No caso, a filha ajuizou exceção de pré-executividade, após ser declarada a desconsideração da pessoa jurídica da empresa para satisfazer um cheque no valor de pouco mais de R$ 2.500. O Tribunal de Justiça de Sergipe (TJSE) considerou que a confusão patrimonial impunha a responsabilização de ambas.
Recurso no STJ
A filha sustentou em recurso ao STJ que o TJSE atribuiu interpretação extensiva ao artigo 50 do Código Civil de 2002, ao permitir a responsabilização de sócio que não era gerente ou administrador da sociedade.
A desconsideração da pessoa jurídica ocorre em situação excepcional, sendo necessária a presença do pressuposto específico do abuso da personalidade jurídica, com a finalidade de lesão a direito de terceiro, infração da lei ou descumprimento de contrato. Em resumo, é necessário ter presente a efetiva manipulação da autonomia patrimonial da sociedade em prol de terceiros.
O objetivo da medida é garantir o pagamento de dívidas da sociedade, mediante a constrição do patrimônio pessoal dos sócios ou administradores.
No processo analisado pela Terceira Turma, mãe e filha eram as únicas sócias da empresa.
Necessidade de prova
Segundo a relatora, ministra Nancy Andrighi, em uma organização empresarial modesta, em que mãe e filha figuram como únicas sócias, a titularidade de cotas e a administração são realidades que frequentemente se confundem, o que dificulta a apuração de responsabilidade por eventuais atos abusivos ou fraudulentos.
“Em hipóteses como essa, a previsão, no contrato social, de que as atividades de administração serão realizadas apenas por um dos sócios não é suficiente para afastar a responsabilidade dos demais”, disse a ministra. “Seria necessária, para afastar a referida responsabilidade, a comprovação de que um dos sócios estava completamente distanciado da administração da sociedade”, acrescentou.
Como no caso analisado pela Turma a discussão sobre a legitimidade começou em exceção de pré-executividade, que não admite dilação probatória, não foi possível produção de prova capaz de demonstrar que a filha não interferiu na administração da sociedade.

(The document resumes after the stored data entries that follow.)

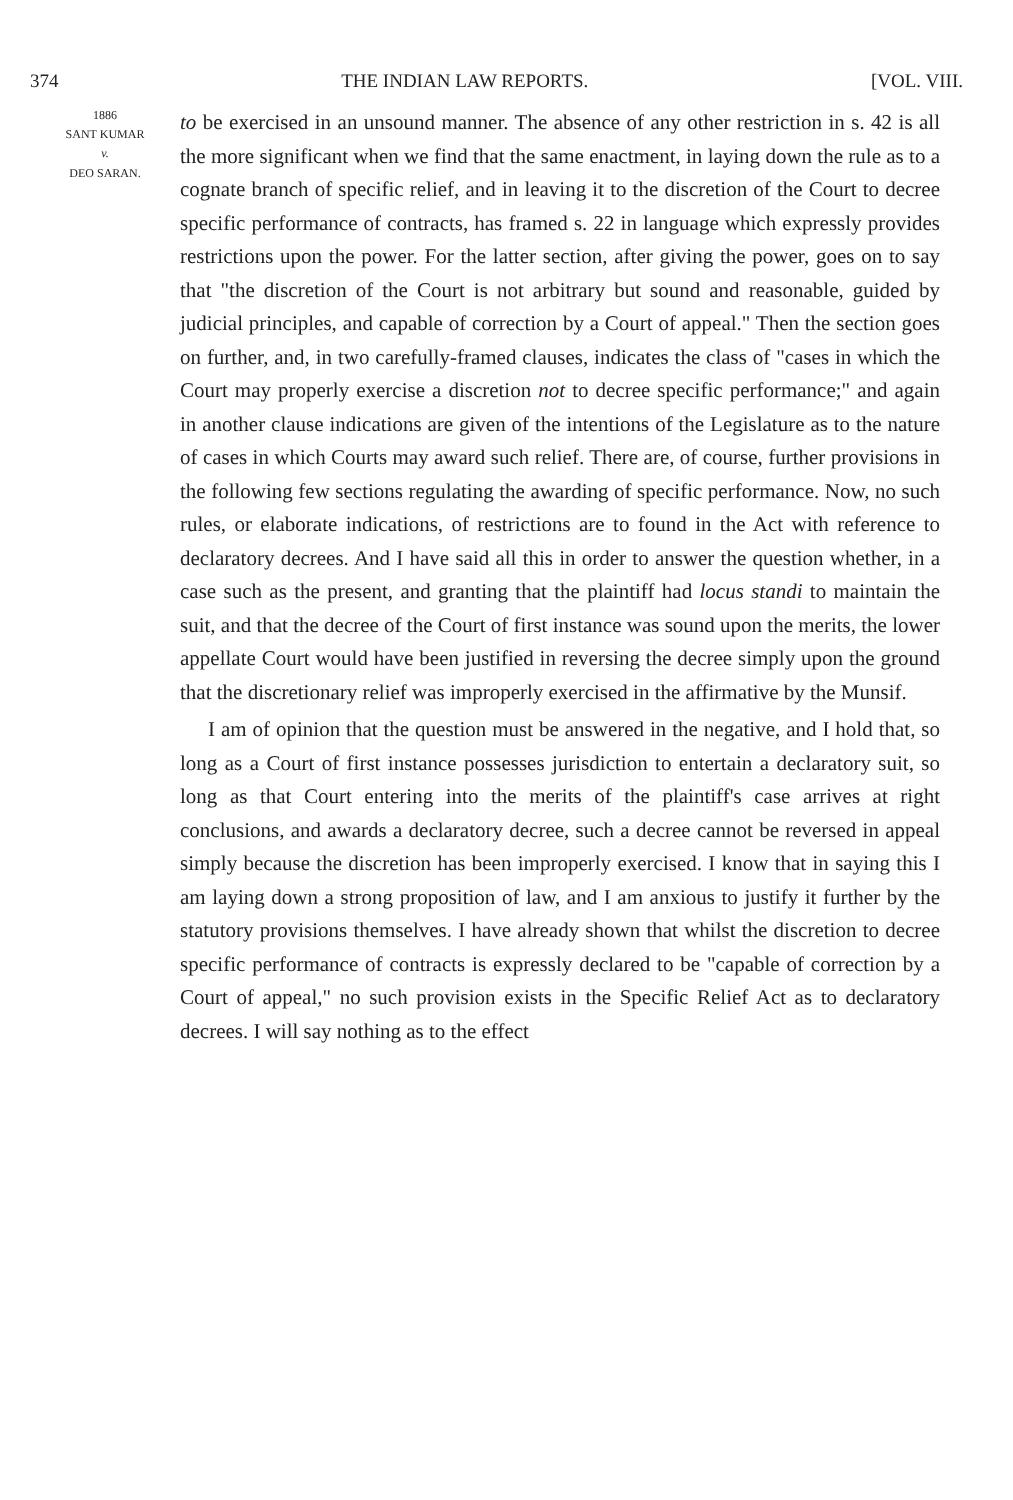374 THE INDIAN LAW REPORTS. [VOL. VIII.
1886
SANT KUMAR
v.
DEO SARAN.
to be exercised in an unsound manner. The absence of any other restriction in s. 42 is all the more significant when we find that the same enactment, in laying down the rule as to a cognate branch of specific relief, and in leaving it to the discretion of the Court to decree specific performance of contracts, has framed s. 22 in language which expressly provides restrictions upon the power. For the latter section, after giving the power, goes on to say that "the discretion of the Court is not arbitrary but sound and reasonable, guided by judicial principles, and capable of correction by a Court of appeal." Then the section goes on further, and, in two carefully-framed clauses, indicates the class of "cases in which the Court may properly exercise a discretion not to decree specific performance;" and again in another clause indications are given of the intentions of the Legislature as to the nature of cases in which Courts may award such relief. There are, of course, further provisions in the following few sections regulating the awarding of specific performance. Now, no such rules, or elaborate indications, of restrictions are to found in the Act with reference to declaratory decrees. And I have said all this in order to answer the question whether, in a case such as the present, and granting that the plaintiff had locus standi to maintain the suit, and that the decree of the Court of first instance was sound upon the merits, the lower appellate Court would have been justified in reversing the decree simply upon the ground that the discretionary relief was improperly exercised in the affirmative by the Munsif.
I am of opinion that the question must be answered in the negative, and I hold that, so long as a Court of first instance possesses jurisdiction to entertain a declaratory suit, so long as that Court entering into the merits of the plaintiff's case arrives at right conclusions, and awards a declaratory decree, such a decree cannot be reversed in appeal simply because the discretion has been improperly exercised. I know that in saying this I am laying down a strong proposition of law, and I am anxious to justify it further by the statutory provisions themselves. I have already shown that whilst the discretion to decree specific performance of contracts is expressly declared to be "capable of correction by a Court of appeal," no such provision exists in the Specific Relief Act as to declaratory decrees. I will say nothing as to the effect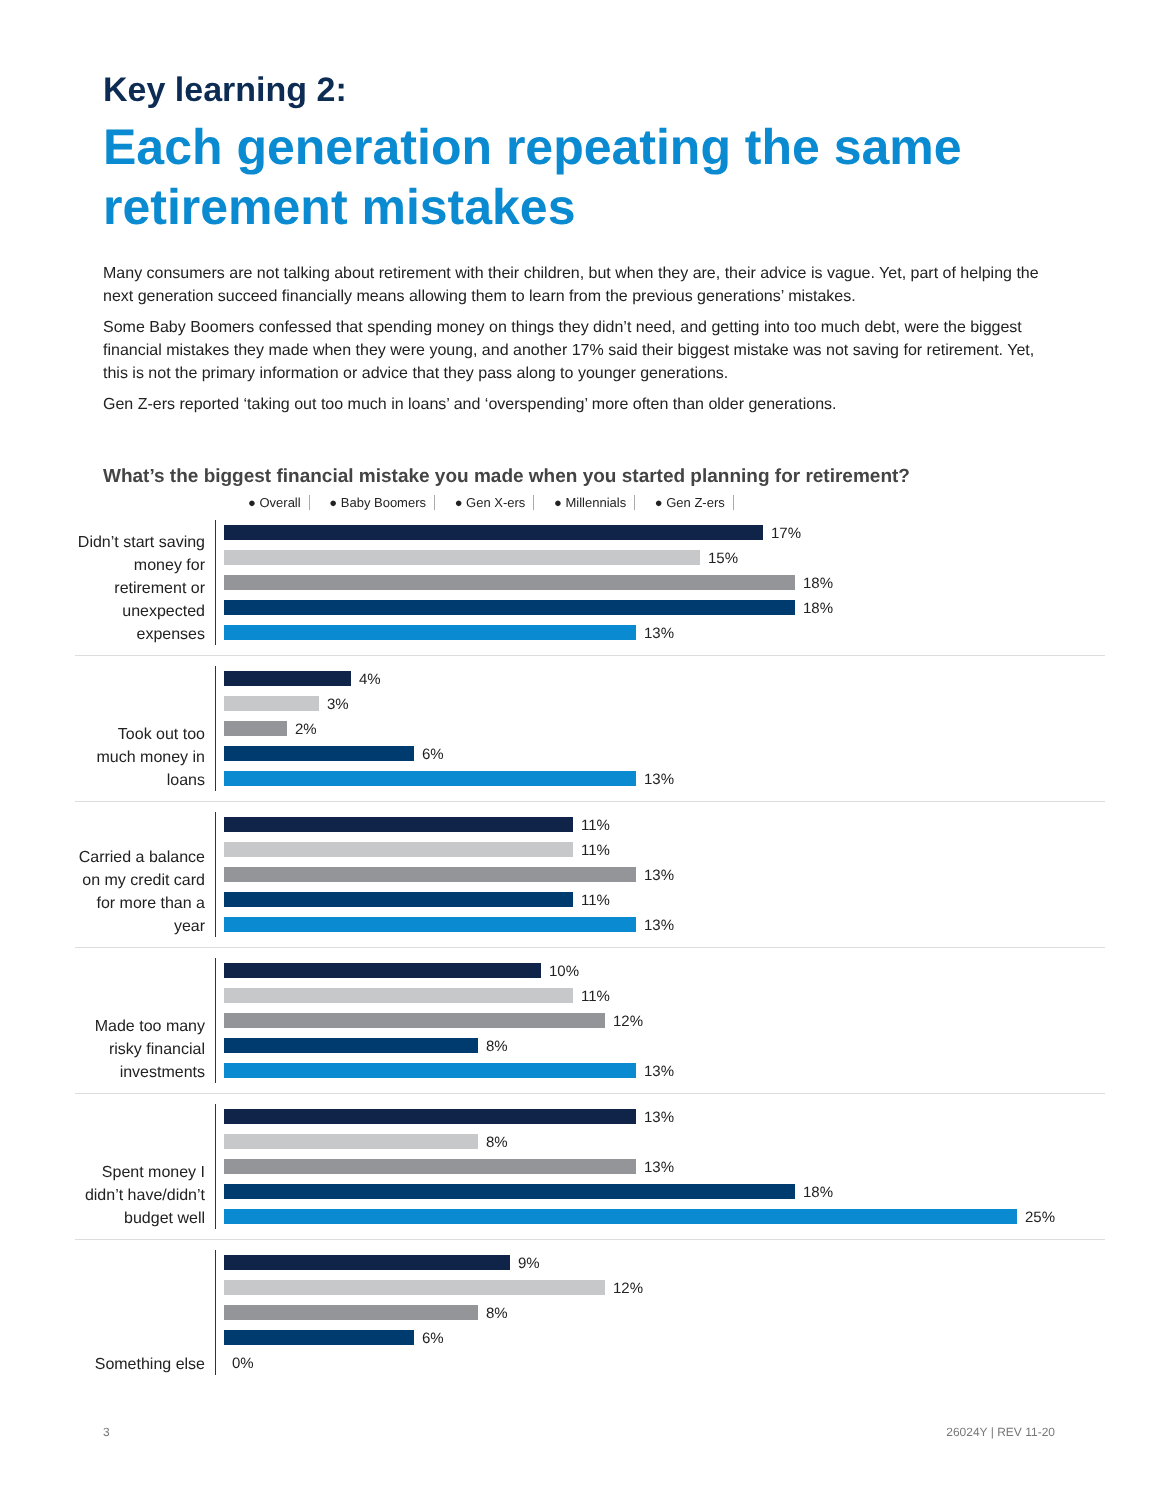Key learning 2:
Each generation repeating the same retirement mistakes
Many consumers are not talking about retirement with their children, but when they are, their advice is vague. Yet, part of helping the next generation succeed financially means allowing them to learn from the previous generations’ mistakes.
Some Baby Boomers confessed that spending money on things they didn’t need, and getting into too much debt, were the biggest financial mistakes they made when they were young, and another 17% said their biggest mistake was not saving for retirement. Yet, this is not the primary information or advice that they pass along to younger generations.
Gen Z-ers reported ‘taking out too much in loans’ and ‘overspending’ more often than older generations.
What’s the biggest financial mistake you made when you started planning for retirement?
● Overall ● Baby Boomers ● Gen X-ers ● Millennials ● Gen Z-ers
Didn’t start saving money for retirement or unexpected expenses
17%
15%
18%
18%
13%
Took out too much money in loans
4%
3%
2%
6%
13%
Carried a balance on my credit card for more than a year
11%
11%
13%
11%
13%
Made too many risky financial investments
10%
11%
12%
8%
13%
Spent money I didn’t have/didn’t budget well
13%
8%
13%
18%
25%
Something else
9%
12%
8%
6%
0%
3 26024Y | REV 11-20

De acordo com a relatora, embora seja possível limitar a responsabilidade de sócio minoritário, afastado das funções de gerência e administração, que comprovadamente não concorreu para o desvio de finalidade ou confusão patrimonial, nesse caso se trata de sociedade modesta, que tem como únicas sócias mãe e filha, detendo, cada uma, 50% das cotas sociais, e, por isso, não é possível afastar a responsabilidade da filha.